__Exercise brief__.
Reproduce the lines below, changing every "Transcribe" to "Copy" and leaving everything else untouched.

** BEGIN **

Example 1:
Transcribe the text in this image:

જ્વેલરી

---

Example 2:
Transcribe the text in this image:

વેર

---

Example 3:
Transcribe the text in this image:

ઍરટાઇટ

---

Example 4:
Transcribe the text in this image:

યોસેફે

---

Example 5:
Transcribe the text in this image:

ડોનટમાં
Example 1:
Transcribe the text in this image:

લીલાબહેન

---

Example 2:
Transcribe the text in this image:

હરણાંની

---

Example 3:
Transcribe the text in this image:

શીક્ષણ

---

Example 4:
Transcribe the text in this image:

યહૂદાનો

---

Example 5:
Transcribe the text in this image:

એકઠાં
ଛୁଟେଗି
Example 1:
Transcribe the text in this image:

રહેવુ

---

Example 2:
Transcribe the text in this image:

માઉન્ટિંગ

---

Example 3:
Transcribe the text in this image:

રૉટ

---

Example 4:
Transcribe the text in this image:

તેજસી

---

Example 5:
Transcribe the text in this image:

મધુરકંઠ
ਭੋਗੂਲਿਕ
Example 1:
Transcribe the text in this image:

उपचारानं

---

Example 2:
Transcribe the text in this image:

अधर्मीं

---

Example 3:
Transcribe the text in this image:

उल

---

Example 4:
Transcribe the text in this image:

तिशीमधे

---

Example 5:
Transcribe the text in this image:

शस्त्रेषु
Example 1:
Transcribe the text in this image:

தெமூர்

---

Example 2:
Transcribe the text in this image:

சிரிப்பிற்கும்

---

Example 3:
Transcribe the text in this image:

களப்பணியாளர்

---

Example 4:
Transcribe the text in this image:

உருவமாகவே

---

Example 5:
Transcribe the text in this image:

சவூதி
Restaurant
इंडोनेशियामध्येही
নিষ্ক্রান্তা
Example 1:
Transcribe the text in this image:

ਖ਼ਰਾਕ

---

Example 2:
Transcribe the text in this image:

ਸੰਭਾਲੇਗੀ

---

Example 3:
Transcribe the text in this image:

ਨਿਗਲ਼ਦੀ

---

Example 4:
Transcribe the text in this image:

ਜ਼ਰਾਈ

** END **

__Solution to the problem__.
Example 1:
Copy the text in this image:

જ્વેલરી

---

Example 2:
Copy the text in this image:

વેર

---

Example 3:
Copy the text in this image:

ઍરટાઇટ

---

Example 4:
Copy the text in this image:

યોસેફે

---

Example 5:
Copy the text in this image:

ડોનટમાં
Example 1:
Copy the text in this image:

લીલાબહેન

---

Example 2:
Copy the text in this image:

હરણાંની

---

Example 3:
Copy the text in this image:

શીક્ષણ

---

Example 4:
Copy the text in this image:

યહૂદાનો

---

Example 5:
Copy the text in this image:

એકઠાં
ଛୁଟେଗି
Example 1:
Copy the text in this image:

રહેવુ

---

Example 2:
Copy the text in this image:

માઉન્ટિંગ

---

Example 3:
Copy the text in this image:

રૉટ

---

Example 4:
Copy the text in this image:

તેજસી

---

Example 5:
Copy the text in this image:

મધુરકંઠ
ਭੋਗੂਲਿਕ
Example 1:
Copy the text in this image:

उपचारानं

---

Example 2:
Copy the text in this image:

अधर्मीं

---

Example 3:
Copy the text in this image:

उल

---

Example 4:
Copy the text in this image:

तिशीमधे

---

Example 5:
Copy the text in this image:

शस्त्रेषु
Example 1:
Copy the text in this image:

தெமூர்

---

Example 2:
Copy the text in this image:

சிரிப்பிற்கும்

---

Example 3:
Copy the text in this image:

களப்பணியாளர்

---

Example 4:
Copy the text in this image:

உருவமாகவே

---

Example 5:
Copy the text in this image:

சவூதி
Restaurant
इंडोनेशियामध्येही
নিষ্ক্রান্তা
Example 1:
Copy the text in this image:

ਖ਼ਰਾਕ

---

Example 2:
Copy the text in this image:

ਸੰਭਾਲੇਗੀ

---

Example 3:
Copy the text in this image:

ਨਿਗਲ਼ਦੀ

---

Example 4:
Copy the text in this image:

ਜ਼ਰਾਈ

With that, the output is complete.